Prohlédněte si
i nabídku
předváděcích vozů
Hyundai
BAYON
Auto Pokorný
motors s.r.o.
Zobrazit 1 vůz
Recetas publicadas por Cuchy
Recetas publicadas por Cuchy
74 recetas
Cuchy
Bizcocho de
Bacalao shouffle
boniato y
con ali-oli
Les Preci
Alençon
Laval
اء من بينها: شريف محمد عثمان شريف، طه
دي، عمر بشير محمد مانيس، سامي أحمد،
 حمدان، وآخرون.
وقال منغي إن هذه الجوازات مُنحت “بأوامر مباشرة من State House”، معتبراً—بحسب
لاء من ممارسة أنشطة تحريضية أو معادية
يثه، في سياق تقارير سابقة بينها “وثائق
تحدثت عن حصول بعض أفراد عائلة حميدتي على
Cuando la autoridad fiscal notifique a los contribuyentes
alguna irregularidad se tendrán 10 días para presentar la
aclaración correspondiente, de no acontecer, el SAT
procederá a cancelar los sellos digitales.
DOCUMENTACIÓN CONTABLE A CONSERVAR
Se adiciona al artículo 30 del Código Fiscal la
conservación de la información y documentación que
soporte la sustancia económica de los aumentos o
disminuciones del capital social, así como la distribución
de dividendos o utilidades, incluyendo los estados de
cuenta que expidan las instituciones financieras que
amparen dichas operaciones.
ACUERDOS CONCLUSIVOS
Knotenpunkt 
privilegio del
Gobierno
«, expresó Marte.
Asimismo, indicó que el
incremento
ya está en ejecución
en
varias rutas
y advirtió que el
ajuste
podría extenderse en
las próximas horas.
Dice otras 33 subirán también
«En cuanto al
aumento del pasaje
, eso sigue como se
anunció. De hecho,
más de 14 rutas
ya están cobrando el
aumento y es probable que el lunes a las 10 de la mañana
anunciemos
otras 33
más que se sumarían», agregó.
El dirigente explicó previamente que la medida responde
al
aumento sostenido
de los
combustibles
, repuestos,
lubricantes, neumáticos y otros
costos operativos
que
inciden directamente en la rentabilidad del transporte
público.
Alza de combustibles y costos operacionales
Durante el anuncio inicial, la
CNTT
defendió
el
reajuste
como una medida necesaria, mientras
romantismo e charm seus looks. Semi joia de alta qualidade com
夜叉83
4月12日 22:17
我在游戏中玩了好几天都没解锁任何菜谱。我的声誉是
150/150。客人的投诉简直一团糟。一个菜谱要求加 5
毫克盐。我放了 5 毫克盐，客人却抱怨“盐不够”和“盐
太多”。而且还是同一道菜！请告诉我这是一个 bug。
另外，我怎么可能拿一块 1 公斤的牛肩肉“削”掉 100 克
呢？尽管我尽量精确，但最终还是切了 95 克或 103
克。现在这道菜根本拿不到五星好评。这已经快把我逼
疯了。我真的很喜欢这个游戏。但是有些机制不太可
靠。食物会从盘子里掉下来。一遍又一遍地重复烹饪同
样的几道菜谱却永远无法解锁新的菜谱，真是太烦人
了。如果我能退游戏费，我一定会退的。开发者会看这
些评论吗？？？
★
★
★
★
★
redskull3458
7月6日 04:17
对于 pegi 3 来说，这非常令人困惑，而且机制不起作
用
================================
▸ Exercise instructions: Among the lines of the listing above, which ones hold "medida"? Copy them.

▸ Task result:
El dirigente explicó previamente que la medida responde
como una medida necesaria, mientras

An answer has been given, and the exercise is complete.